[Data records]

____________________

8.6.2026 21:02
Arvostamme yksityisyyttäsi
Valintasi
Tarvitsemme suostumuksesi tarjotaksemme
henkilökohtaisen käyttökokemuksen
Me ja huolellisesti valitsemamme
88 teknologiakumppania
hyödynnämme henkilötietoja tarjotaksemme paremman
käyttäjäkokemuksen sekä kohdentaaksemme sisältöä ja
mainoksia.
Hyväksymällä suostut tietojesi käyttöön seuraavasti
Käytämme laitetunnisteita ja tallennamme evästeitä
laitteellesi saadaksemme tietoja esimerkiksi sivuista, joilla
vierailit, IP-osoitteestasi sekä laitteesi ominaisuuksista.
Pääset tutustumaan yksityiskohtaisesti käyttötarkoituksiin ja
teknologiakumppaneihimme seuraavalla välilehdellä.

____________________

[What the task asks] Write out the lines of the material above as a numbered list, skipping any blank lines.

[Response to the task]
1. 8.6.2026 21:02
2. Arvostamme yksityisyyttäsi
3. Valintasi
4. Tarvitsemme suostumuksesi tarjotaksemme
5. henkilökohtaisen käyttökokemuksen
6. Me ja huolellisesti valitsemamme
7. 88 teknologiakumppania
8. hyödynnämme henkilötietoja tarjotaksemme paremman
9. käyttäjäkokemuksen sekä kohdentaaksemme sisältöä ja
10. mainoksia.
11. Hyväksymällä suostut tietojesi käyttöön seuraavasti
12. Käytämme laitetunnisteita ja tallennamme evästeitä
13. laitteellesi saadaksemme tietoja esimerkiksi sivuista, joilla
14. vierailit, IP-osoitteestasi sekä laitteesi ominaisuuksista.
15. Pääset tutustumaan yksityiskohtaisesti käyttötarkoituksiin ja
16. teknologiakumppaneihimme seuraavalla välilehdellä.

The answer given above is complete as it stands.